Why Oil Costs So Much

Perhaps you have seen the circus in the U.S. Congress recently, where they have proposed "windfall" profit taxes on the five largest oil companies. And, where one Senator pleaded with a CEO in a strained voice, asking "Don't you see what you're doing to your country?"

Or, in another fit of irrationality, Congress' newly proposed legislation to undo the Carter reform of pricing oil in a commodities market. They have proposed this to thwart the greedy Wall Street speculators.

Surely, there must be evil lurking somewhere. There must be some scapegoat to pay the price.

But, it isn't to be. I did a little research on my own a few days ago, and convinced myself of what BP has provided in its own Statistical Review of Global Energy 2008.

In their report, they point out that oil production FELL by .2% in 2007, despite through the roof prices. In fact, I found on Wikipedia that oil production has been roughly flat since the beginning of 2005.

What does this mean? Normally, when demand falls, the price drops, and then the supply falls. The reason that supply falls is that each oil well has a price per barrel where it makes economic sense to remove it from the ground. In other words, if it took $100 per barrel to pump the stuff out of the ground, why do it if the price is only $90 per barrel on the open market? You'd be losing $10 per barrel that you sold, and you wouldn't last long in the oil business.

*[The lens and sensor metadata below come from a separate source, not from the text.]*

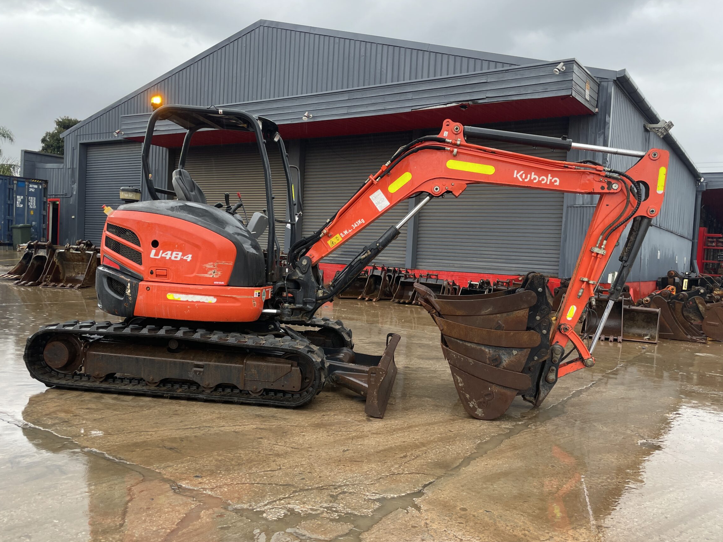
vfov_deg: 48.2
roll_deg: -3.0
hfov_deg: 61.7
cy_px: 284
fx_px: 606
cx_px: 351
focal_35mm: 29
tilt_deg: -0.3
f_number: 1.6
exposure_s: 1/121
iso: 50
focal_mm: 4.2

Up to 2005, this relationship is solidly in place. You can put the price chart next to the supply chart, and see them moving together. But starting in 2005, the production stops going up; it's as if it hits a limit. The price keeps rising, because the world economy is growing, and it needs more oil to function. Those prices should have caused more expensive barrels in the ground to be pumped up - but they haven't.

Why? My thinking at the moment is that high prices are stimulating exploration and production - the problem is that old production is falling away, as old fields decline. It may be that technology will bail us out of this (new ways of pumping previously unreachable oil), or that new production projects that can meet the world's demand have long lead times. But, at 3.5 years of elevated prices (and counting), my hope there is starting to run thin.

Basically, this is supply and demand. Not greedy speculators and not evil oil companies. This is the result of billions of people around the world emerging from poverty and improving their material life style.

3 comments:

Brian said...

Interesting analysis...

I would think it is time for the gov. to allow drilling in Alaska and off the coast of FL. However, I'm thinking that will not be a permanent solution.

Unknown said...

FINALLY.

I have been missing your smarts. I've had to, you know, resort to The Today Show for my news. (incidentally, today's episode had Senators McCain and Obama discussing this very topic).

Brad said...

China is already drilling off the coast of Florida
http://www.americanfreepress.net/html/china_starts_oil_drilling.html

As an employee of the airline industry I think oil hedging is an interesting concept. Airlines invest in oil futures and derivatives to protect themselves from an increase in price (i.e., they are speculating on higher oil prices)

Airline hedging policies seem almost identical to "wall Street" speculation that is being blamed on high oil prices.

Does oil hedging have the unintended consequence of increasing the price of oil (even if only so slightly)?